When the towers fell on September 11, 2001, Giuliani was visibly present, calm in front of cameras, and articulate in a moment of national paralysis. That visibility was real. His composure was real. And credit for showing up belongs to him.

But the media—national media, not New York local press—transformed that single month of conduct into a complete rewrite of his eight-year record. Time magazine named him Person of the Year. He was knighted by Queen Elizabeth II. The 'America's Mayor' branding was everywhere.

New Yorkers who had lived through his tenure were more complicated in their assessments. The communities he had alienated didn't forget. The firefighters' union, whose members died in the towers, later actively campaigned against him when he ran for president in 2008, citing his decision to cut radio communications upgrades before the attack and his push to relocate the city's emergency command center to the World Trade Center—against expert advice.

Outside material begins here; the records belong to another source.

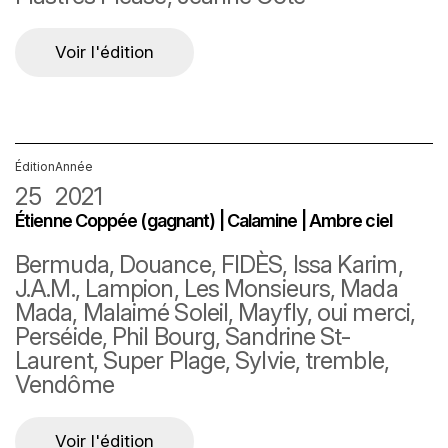
Voir l'édition
Édition
Année
25
2021
Étienne Coppée (gagnant) | Calamine | Ambre ciel
Bermuda, Douance, FIDÈS, Issa Karim,
J.A.M., Lampion, Les Monsieurs, Mada
Mada, Malaimé Soleil, Mayfly, oui merci,
Perséide, Phil Bourg, Sandrine St-
Laurent, Super Plage, Sylvie, tremble,
Vendôme
Voir l'édition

Why the Myth Stuck, and Why It's Cracking Now

The 'America's Mayor' narrative survived for two decades largely because:

  • National audiences had no prior context for his actual record
  • The emotional weight of 9/11 made criticism feel indecent in the immediate aftermath
  • Giuliani himself leveraged the image relentlessly, building a consulting empire and a presidential run on it

But the myth has been eroding steadily. His role in Donald Trump's 2020 election denial, his defamation lawsuit loss to Georgia election workers Ruby Freeman and Shaye Moss—resulting in a $148 million judgment—and his disbarment in New York in 2024 have all stripped the image down to its foundations.

What's left underneath is a more honest accounting: a mayor who cracked down on crime using tactics that courts and communities later condemned, who humiliated his family in public, who was heading toward a forgettable exit—and who was then handed, by the worst day in American history, a mythology he spent the rest of his life cashing in on.

The moment was real. The legend was not.